## ASSIGNMENT
Update the records below so that each "DARKTHRONE" becomes "Darkthrone", and keep all other text unchanged.

:::

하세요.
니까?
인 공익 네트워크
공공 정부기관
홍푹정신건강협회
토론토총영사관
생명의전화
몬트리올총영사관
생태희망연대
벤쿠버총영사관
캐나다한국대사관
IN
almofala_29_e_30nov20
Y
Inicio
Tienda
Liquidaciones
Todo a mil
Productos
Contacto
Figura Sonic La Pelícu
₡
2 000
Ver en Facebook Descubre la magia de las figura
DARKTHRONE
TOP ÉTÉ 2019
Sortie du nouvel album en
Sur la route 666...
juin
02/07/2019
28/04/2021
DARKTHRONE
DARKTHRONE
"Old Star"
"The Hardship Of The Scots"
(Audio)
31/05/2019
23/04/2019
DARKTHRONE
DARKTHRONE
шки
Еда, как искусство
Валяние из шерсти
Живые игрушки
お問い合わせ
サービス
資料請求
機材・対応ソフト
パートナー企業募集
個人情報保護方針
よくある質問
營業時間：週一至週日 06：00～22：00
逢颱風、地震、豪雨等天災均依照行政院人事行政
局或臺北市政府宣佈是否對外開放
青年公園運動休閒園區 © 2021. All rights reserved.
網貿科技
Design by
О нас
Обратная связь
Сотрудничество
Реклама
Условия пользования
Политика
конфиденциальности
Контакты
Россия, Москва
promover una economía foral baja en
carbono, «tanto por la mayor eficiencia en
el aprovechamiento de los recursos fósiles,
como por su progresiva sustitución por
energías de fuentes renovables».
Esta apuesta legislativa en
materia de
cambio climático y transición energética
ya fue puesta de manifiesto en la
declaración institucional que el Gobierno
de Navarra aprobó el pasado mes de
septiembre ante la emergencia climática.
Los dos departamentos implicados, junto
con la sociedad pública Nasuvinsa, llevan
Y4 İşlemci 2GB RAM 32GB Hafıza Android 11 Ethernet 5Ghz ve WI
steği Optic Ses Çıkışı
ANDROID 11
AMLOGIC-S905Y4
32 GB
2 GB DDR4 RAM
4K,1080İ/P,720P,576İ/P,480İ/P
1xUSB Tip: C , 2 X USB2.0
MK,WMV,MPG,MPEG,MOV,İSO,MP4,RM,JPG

:::

## RESPONSE
하세요.
니까?
인 공익 네트워크
공공 정부기관
홍푹정신건강협회
토론토총영사관
생명의전화
몬트리올총영사관
생태희망연대
벤쿠버총영사관
캐나다한국대사관
IN
almofala_29_e_30nov20
Y
Inicio
Tienda
Liquidaciones
Todo a mil
Productos
Contacto
Figura Sonic La Pelícu
₡
2 000
Ver en Facebook Descubre la magia de las figura
Darkthrone
TOP ÉTÉ 2019
Sortie du nouvel album en
Sur la route 666...
juin
02/07/2019
28/04/2021
Darkthrone
Darkthrone
"Old Star"
"The Hardship Of The Scots"
(Audio)
31/05/2019
23/04/2019
Darkthrone
Darkthrone
шки
Еда, как искусство
Валяние из шерсти
Живые игрушки
お問い合わせ
サービス
資料請求
機材・対応ソフト
パートナー企業募集
個人情報保護方針
よくある質問
營業時間：週一至週日 06：00～22：00
逢颱風、地震、豪雨等天災均依照行政院人事行政
局或臺北市政府宣佈是否對外開放
青年公園運動休閒園區 © 2021. All rights reserved.
網貿科技
Design by
О нас
Обратная связь
Сотрудничество
Реклама
Условия пользования
Политика
конфиденциальности
Контакты
Россия, Москва
promover una economía foral baja en
carbono, «tanto por la mayor eficiencia en
el aprovechamiento de los recursos fósiles,
como por su progresiva sustitución por
energías de fuentes renovables».
Esta apuesta legislativa en
materia de
cambio climático y transición energética
ya fue puesta de manifiesto en la
declaración institucional que el Gobierno
de Navarra aprobó el pasado mes de
septiembre ante la emergencia climática.
Los dos departamentos implicados, junto
con la sociedad pública Nasuvinsa, llevan
Y4 İşlemci 2GB RAM 32GB Hafıza Android 11 Ethernet 5Ghz ve WI
steği Optic Ses Çıkışı
ANDROID 11
AMLOGIC-S905Y4
32 GB
2 GB DDR4 RAM
4K,1080İ/P,720P,576İ/P,480İ/P
1xUSB Tip: C , 2 X USB2.0
MK,WMV,MPG,MPEG,MOV,İSO,MP4,RM,JPG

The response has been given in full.